> _DIRECTIONS FOR THIS TASK_
Some entries follow. Reproduce exactly the lines starting at the one with "BokehJS is intended" and stopping after the one with "Low-level Glyph Interface".

── PROVIDED RECORDS

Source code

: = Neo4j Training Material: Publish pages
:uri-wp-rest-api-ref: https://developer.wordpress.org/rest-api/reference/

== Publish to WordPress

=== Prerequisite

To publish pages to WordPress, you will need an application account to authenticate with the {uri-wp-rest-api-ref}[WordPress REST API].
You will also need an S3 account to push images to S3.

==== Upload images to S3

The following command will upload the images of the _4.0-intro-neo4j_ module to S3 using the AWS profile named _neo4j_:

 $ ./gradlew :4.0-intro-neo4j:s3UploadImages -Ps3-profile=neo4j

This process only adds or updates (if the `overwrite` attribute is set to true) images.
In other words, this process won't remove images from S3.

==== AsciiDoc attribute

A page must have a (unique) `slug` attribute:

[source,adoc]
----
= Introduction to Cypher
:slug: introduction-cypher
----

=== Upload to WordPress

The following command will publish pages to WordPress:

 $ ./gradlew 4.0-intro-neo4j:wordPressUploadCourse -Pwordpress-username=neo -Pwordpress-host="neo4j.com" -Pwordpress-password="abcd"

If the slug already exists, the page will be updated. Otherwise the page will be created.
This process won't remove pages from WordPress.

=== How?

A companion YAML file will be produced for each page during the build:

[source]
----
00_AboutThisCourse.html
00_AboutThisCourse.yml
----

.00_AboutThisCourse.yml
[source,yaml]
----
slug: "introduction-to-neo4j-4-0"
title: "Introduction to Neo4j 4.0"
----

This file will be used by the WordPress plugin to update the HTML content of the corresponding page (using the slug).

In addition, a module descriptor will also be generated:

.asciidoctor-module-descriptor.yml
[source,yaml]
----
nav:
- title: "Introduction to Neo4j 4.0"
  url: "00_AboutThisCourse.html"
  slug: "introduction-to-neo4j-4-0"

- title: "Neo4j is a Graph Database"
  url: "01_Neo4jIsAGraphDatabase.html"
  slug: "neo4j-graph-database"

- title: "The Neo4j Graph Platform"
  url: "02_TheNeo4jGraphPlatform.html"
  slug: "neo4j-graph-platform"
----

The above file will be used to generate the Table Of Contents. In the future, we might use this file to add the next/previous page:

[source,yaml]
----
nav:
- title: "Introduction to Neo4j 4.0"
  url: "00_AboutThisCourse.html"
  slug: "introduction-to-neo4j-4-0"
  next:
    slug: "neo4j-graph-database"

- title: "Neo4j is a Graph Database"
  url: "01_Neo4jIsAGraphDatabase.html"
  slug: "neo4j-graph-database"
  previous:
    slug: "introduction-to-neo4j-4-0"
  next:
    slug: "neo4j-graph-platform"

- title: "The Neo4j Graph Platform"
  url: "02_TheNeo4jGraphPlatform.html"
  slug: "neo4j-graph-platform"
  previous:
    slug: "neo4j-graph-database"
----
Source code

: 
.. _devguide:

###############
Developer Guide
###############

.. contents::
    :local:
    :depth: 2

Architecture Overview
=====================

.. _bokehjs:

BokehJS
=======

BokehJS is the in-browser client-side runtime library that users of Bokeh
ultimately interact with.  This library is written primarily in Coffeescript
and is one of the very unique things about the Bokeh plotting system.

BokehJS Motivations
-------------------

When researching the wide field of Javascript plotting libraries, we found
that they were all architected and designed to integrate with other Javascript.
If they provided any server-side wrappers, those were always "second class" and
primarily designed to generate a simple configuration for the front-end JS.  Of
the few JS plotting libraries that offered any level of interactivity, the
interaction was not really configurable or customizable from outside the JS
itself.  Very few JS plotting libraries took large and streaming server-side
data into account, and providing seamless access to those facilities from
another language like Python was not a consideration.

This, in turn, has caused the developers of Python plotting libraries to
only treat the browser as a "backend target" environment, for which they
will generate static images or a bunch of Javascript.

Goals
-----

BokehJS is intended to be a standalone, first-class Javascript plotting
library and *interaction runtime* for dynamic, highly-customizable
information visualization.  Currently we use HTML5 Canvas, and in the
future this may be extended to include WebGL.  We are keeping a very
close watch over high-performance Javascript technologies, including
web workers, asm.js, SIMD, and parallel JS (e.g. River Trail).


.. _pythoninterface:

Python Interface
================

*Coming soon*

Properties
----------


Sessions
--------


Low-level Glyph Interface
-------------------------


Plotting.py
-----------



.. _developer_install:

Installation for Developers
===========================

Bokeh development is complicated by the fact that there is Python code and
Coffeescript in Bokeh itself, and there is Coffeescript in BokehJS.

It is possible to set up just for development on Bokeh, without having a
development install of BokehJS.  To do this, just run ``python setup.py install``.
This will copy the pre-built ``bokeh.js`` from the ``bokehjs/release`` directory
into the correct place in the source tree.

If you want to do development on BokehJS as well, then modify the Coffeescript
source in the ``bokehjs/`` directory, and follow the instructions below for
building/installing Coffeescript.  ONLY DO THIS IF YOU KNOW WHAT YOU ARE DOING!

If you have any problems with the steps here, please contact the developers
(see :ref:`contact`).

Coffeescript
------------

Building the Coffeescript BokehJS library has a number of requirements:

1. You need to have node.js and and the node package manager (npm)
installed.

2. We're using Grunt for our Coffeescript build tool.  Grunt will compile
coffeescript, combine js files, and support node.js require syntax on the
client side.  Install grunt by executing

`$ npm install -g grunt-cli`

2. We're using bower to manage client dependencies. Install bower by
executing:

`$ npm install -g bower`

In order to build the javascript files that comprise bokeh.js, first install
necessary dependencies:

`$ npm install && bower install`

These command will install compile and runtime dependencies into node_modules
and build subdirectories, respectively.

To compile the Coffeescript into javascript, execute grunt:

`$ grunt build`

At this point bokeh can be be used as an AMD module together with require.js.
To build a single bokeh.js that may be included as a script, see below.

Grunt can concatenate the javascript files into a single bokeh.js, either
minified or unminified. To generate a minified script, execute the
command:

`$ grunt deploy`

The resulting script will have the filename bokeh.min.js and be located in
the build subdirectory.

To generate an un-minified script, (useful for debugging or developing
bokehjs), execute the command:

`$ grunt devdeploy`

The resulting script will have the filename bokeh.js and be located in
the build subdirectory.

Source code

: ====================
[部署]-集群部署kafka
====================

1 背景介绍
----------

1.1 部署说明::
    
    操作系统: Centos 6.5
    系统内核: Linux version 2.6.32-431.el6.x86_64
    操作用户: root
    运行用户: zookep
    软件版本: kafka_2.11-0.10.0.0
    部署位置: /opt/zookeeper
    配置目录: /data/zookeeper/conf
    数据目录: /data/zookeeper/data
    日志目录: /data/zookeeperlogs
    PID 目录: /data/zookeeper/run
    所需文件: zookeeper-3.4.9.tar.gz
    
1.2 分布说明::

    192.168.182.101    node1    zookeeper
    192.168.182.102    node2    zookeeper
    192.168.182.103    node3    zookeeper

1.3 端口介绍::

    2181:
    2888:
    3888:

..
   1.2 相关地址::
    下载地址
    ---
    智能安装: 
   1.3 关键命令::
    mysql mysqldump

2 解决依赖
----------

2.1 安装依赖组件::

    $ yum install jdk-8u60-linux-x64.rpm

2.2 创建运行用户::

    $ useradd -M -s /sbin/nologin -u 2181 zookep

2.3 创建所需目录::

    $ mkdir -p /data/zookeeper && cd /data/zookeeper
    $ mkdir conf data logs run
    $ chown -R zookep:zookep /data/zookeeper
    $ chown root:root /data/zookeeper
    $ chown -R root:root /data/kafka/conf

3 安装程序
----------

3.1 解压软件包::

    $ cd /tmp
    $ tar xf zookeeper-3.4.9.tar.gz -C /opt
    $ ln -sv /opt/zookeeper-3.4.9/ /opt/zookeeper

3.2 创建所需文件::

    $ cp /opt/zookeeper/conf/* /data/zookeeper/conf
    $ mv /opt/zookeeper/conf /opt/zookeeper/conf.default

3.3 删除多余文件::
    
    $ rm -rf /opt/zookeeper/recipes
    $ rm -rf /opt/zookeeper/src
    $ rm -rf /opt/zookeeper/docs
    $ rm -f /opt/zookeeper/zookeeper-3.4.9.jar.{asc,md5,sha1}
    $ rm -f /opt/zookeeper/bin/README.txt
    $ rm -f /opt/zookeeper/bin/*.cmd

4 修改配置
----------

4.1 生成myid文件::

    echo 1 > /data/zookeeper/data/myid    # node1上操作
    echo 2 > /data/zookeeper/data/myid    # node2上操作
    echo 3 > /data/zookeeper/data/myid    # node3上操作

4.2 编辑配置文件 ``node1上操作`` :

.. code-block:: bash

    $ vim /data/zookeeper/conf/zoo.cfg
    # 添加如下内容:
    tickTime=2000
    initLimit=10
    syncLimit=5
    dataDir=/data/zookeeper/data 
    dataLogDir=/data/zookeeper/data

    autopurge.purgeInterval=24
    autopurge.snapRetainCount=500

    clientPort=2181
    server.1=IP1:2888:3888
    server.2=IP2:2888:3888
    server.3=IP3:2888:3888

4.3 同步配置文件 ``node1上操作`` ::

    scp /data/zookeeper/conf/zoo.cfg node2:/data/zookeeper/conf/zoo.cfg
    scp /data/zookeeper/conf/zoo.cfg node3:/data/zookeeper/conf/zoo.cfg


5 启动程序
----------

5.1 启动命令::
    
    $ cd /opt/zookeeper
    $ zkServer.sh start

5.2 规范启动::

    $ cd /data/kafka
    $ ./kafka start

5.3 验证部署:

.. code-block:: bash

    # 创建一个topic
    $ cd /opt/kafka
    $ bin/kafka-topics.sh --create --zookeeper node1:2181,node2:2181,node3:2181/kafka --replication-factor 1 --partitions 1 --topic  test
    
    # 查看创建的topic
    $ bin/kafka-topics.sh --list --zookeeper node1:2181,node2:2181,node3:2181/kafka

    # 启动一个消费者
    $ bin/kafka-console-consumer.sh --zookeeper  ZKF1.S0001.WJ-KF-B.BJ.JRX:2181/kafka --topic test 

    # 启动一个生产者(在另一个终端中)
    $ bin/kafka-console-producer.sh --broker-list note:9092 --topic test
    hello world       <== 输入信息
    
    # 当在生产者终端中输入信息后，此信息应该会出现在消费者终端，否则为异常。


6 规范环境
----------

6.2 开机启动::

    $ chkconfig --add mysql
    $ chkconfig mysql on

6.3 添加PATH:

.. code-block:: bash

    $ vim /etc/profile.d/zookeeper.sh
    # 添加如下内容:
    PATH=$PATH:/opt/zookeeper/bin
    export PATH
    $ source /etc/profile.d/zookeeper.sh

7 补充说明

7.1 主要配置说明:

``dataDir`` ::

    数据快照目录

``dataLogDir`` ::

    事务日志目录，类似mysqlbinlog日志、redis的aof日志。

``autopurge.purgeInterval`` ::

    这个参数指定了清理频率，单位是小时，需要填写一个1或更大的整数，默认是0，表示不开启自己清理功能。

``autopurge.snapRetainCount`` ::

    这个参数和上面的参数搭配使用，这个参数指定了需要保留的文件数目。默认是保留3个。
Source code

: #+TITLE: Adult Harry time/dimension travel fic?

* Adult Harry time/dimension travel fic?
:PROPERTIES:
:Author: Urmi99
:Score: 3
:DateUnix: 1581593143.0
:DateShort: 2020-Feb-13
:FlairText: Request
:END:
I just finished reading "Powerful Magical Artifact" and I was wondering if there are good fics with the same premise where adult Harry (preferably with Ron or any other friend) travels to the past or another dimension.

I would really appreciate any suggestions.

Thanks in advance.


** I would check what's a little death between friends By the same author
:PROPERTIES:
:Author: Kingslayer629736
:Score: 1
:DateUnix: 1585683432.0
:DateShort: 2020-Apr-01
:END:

────

> _SOLUTION TO THIS EXERCISE_
BokehJS is intended to be a standalone, first-class Javascript plotting
library and *interaction runtime* for dynamic, highly-customizable
information visualization.  Currently we use HTML5 Canvas, and in the
future this may be extended to include WebGL.  We are keeping a very
close watch over high-performance Javascript technologies, including
web workers, asm.js, SIMD, and parallel JS (e.g. River Trail).


.. _pythoninterface:

Python Interface
================

*Coming soon*

Properties
----------


Sessions
--------


Low-level Glyph Interface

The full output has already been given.